EXERCISE INSTRUCTIONS — Please pull out every line below that contains the word "bounding" and copy each one unchanged. Case counts.

INPUT —
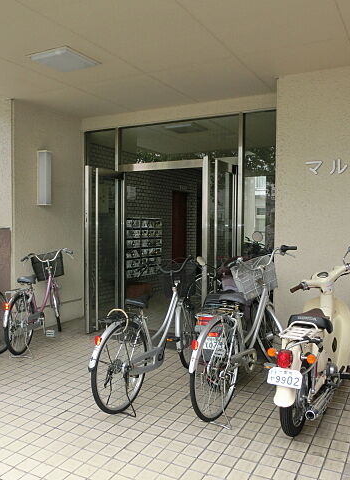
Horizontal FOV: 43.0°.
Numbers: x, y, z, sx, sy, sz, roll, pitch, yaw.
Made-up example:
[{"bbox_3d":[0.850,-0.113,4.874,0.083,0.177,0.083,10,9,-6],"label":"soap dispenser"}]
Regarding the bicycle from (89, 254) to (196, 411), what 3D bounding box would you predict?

YOUR SOLUTION —
Regarding the bicycle from (89, 254) to (196, 411), what 3D bounding box would you predict?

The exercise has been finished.